PROMPT »
Rewrite the lines from all the entries below as a single numbered list, skipping blank lines and leaving out the pictures.

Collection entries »
==============================

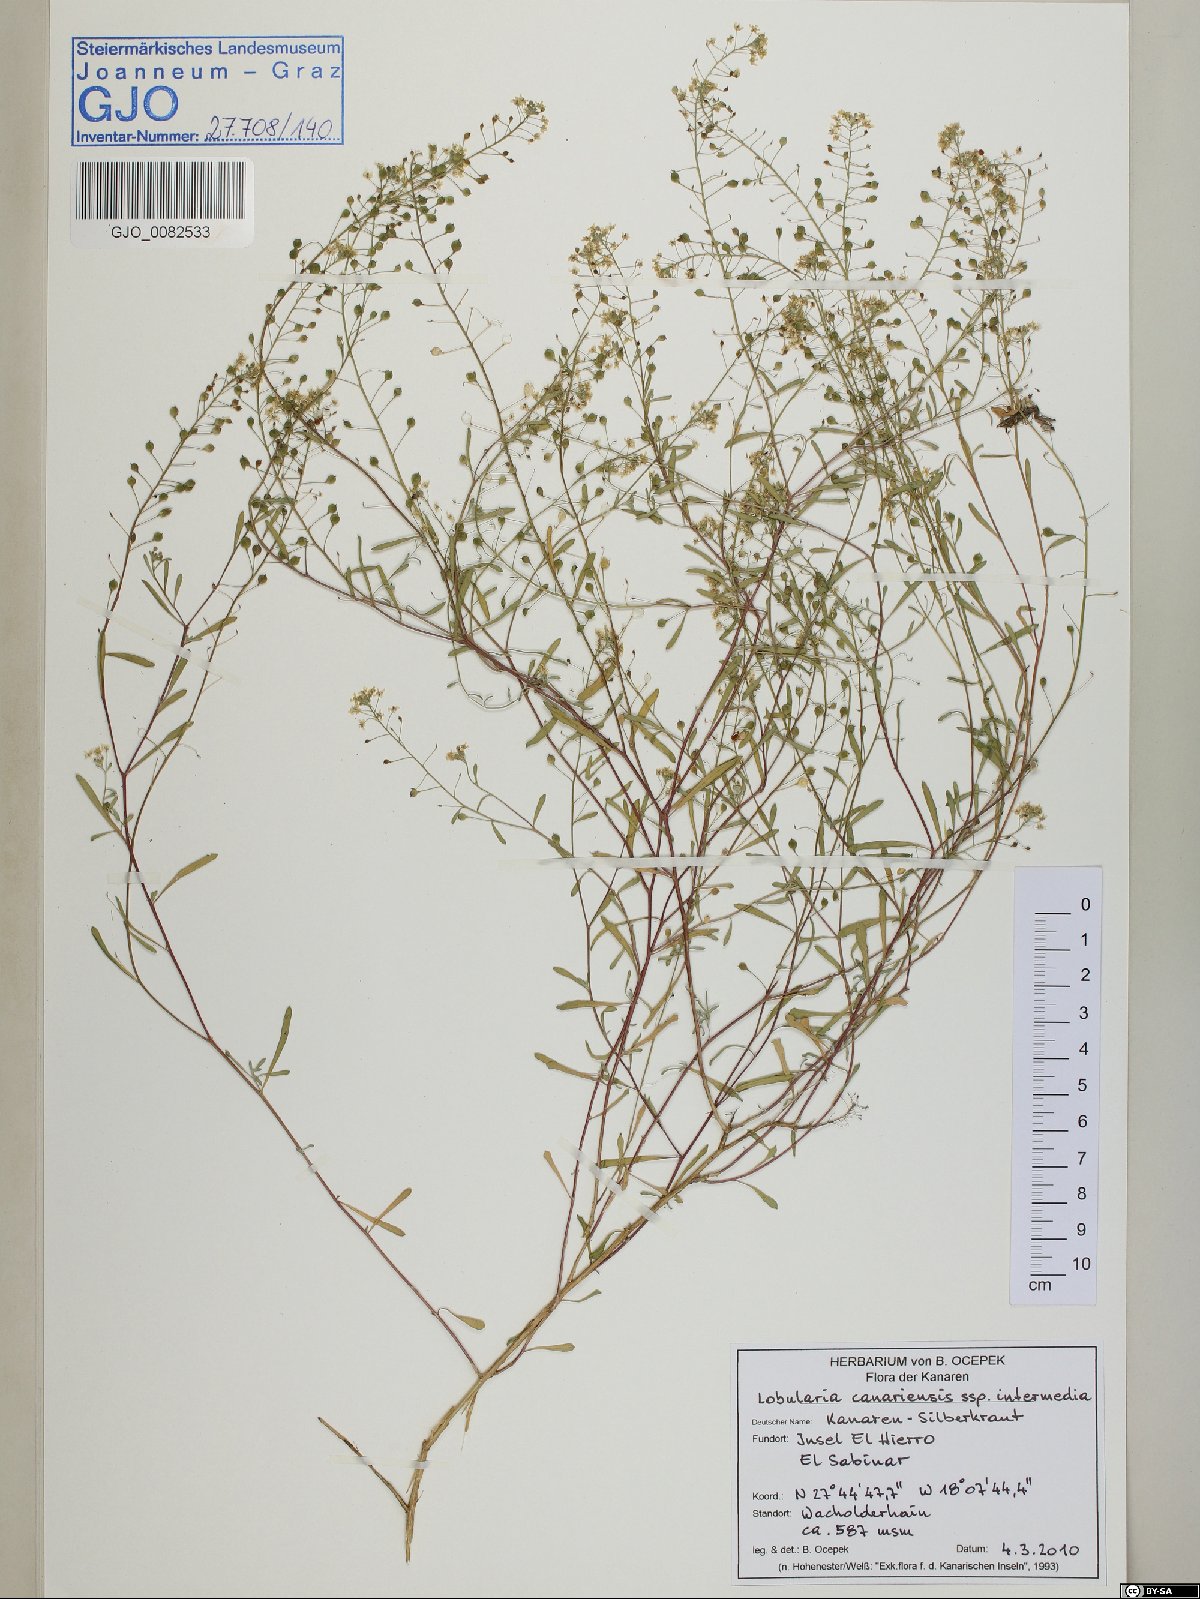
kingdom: Plantae
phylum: Tracheophyta
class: Magnoliopsida
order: Brassicales
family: Brassicaceae
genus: Lobularia
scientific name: Lobularia canariensis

==============================

OUTPUT »
1. kingdom: Plantae
2. phylum: Tracheophyta
3. class: Magnoliopsida
4. order: Brassicales
5. family: Brassicaceae
6. genus: Lobularia
7. scientific name: Lobularia canariensis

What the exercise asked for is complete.